24 Kasım 2014 Pazartesi

Günün Anlam ve Ehemmiyeti


ONUNCU KÖY

Fakir Baykurt'un romanıdır "Onuncu Köy". Dizisi, filmi de yapıldı ya sonraları, kitabı daha mühimdir. Köy Enstitüsü'nden mezundur Fakir Baykurt. Köylerde doğup büyümüş,köylerde öğretmenlik yapmış, köylerde yazmış, gazete, dergilerde yazıları, şiirleri yayımlanmış, oldukça da sıkıntılarla geçmiştir hayatı. 

Kitapta Anadolu'nun köylerinde öğretmenlik yapan, köye bir şeyler katmak için uğraşan, didinen ve bu yüzden köyün "ileri gelenleriyle" karşı karşıya gelen ama yine de öğretmenliğini yapan, bu uğurda dövülen, sürülen, yaftalanan bir öğretmenin hayatının bir kısmı anlatılır. Söz konusu öğretmen Anadolu'nun batısındaki illerden birinde yapmaktadır öğretmenliği. Çektiği sıkıntılar iklimden ziyade cahilliktendir. 

Babamın ilk görev yeri Kars, Kağızman. Sene 1981 ya da 82. Ankara'dan ötesine geçmemiş, yeni evli, bir çocuk sahibi genç bir öğretmen o zamanlar. Karısı Ordu'ya atanıyor, çocuğu kayınvalideye emanet. Doğu'nun soğuk olduğunu söylemişler tabi babama. Muğla'da en soğuk günlerde ne giyiyorsa onunla gitmiş. İlçeye inip köyün adını verdiğinde şöyle bir bakmışlar. "Donarsın hoca bunlarla" demişler. Aylardan Eylül. Muğla'da yaz bitmemiş bile. Neyse binmişler bir traktörün kasasına. "Uzunca bir yol tırmandık traktörle" diyor, "sonra bembeyaz karla kaplı dağlık araziden başka hiçbir şey olmayan bir yerde durdu traktör. Sağa sola bakıyorum, ne ev var ne köye benzer bir şey. Soruyorum 'Geldik mi?' diye. 'Yok hoca, buradan sonra yol yoktur, yürüyeceksin.' diyor birisi, içlerinden bir tek o konuşuyor benimle. Karda yürüdüğüm iki buçuk saatin sonunda Kop Dağı'nın eteklerine çıkıyoruz ve köy görünüyor. Muhtarın evine götürüyor beni, yolda bana cevap veren adam. Köyde Türkçe bilen ve evinde beni ağırlayabilecek tek kişi muhtar çünkü. Eve giriyorum ve ayağımdaki botlar çıkmıyor. Ayaklarımda donmuşlar meğer." 

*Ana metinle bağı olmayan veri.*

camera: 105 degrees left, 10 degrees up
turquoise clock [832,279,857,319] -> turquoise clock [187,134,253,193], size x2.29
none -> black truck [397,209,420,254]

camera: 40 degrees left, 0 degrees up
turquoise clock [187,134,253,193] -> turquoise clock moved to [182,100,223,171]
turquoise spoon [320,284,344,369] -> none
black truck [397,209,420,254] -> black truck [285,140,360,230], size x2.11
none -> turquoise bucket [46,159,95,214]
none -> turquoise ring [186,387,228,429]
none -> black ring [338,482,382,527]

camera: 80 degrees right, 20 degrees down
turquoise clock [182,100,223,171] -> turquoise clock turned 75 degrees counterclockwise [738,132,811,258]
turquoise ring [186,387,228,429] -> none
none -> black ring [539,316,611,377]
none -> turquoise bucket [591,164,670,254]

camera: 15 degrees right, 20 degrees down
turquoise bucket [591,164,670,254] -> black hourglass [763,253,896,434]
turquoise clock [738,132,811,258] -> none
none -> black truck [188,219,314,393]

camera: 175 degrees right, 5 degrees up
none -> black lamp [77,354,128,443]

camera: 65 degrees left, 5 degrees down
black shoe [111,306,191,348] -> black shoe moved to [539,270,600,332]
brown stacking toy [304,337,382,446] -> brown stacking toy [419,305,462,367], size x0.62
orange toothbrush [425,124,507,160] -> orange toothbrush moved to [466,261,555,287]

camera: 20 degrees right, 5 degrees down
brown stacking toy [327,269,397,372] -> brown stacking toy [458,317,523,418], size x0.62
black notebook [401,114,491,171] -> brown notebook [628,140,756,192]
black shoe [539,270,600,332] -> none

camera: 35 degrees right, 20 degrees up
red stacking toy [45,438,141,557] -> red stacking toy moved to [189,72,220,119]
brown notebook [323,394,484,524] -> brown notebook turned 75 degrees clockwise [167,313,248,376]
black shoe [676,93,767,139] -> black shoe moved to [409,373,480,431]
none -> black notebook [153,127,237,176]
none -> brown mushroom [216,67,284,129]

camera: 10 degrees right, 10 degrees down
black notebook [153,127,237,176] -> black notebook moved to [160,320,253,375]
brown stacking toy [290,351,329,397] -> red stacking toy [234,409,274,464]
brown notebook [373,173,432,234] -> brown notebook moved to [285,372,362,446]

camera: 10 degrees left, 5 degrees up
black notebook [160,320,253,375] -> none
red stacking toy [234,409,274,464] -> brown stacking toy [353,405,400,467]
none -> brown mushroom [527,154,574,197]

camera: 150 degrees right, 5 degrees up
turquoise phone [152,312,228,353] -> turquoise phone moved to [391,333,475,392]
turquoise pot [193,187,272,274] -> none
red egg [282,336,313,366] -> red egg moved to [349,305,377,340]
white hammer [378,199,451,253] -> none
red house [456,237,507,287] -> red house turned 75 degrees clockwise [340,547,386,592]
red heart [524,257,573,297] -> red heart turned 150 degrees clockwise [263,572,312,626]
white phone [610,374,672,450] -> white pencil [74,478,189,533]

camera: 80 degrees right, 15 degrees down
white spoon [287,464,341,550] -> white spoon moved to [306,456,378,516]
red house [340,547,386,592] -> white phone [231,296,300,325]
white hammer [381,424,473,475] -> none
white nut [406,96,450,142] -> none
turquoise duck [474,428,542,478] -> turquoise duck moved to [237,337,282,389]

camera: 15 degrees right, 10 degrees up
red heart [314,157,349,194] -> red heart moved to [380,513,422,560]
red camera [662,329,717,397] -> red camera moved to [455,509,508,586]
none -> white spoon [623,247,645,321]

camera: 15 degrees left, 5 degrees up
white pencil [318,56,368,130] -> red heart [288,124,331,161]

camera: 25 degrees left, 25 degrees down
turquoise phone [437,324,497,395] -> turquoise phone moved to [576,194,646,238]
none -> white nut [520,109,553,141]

Öğretmenlerin hepsi Mahmut Hoca değil elbette. Öğrencilerini dövmek için marangoza gidip sopa yaptıran öğretmen de tanıdım, evindeki fırının "kurtlandığını" anlatan öğretmen de, hatta iğrençliğin sözlük karşılığı olup öğrencisini hamile bırakan öğretmen de var. Ama yine de güvendiğim bir konu var; bu ülkenin baş öğretmeninin Mustafa Kemal olması. Onun attığı temeller, şimdilerde idealist diyorlar gerçi, öğretmen gibi öğretmenlerin var olduğuna ve olacağına dair inancımı yitirmememe sebep oluyor. 

"Baba öğretmenlik hayatında en çok zorlayan neydi seni?" diye soruyorum. "Tüm şartları zorlayarak bir köye okul, birine, her sene boğulan oluyor diye, köy girişindeki derenin üzerine köprü, birine, gelen öğretmenlerin başını sokacağı bir yer olsun diye lojman yapılmasını sağladıktan sonra, daha da önemlisi yıllarca bu ülkeye onlarca çocuk yetiştirdikten sonra, öğretmen arkadaşlarımın bayrak direklerine asıldığını, kaçırıldığını gördükten sonra, dönüp bakıyorum. Ve emekli olduğum gün tüm öğrencilerden özür dilediğim gün sanırım en zorlu gündü diyorum. Size daha iyi bir gelecek bırakamadık, sizi daha iyi yetiştiremedik demek çok zordu."

Tüm öğretmenlerin Öğretmenler Günü kutlu olsun!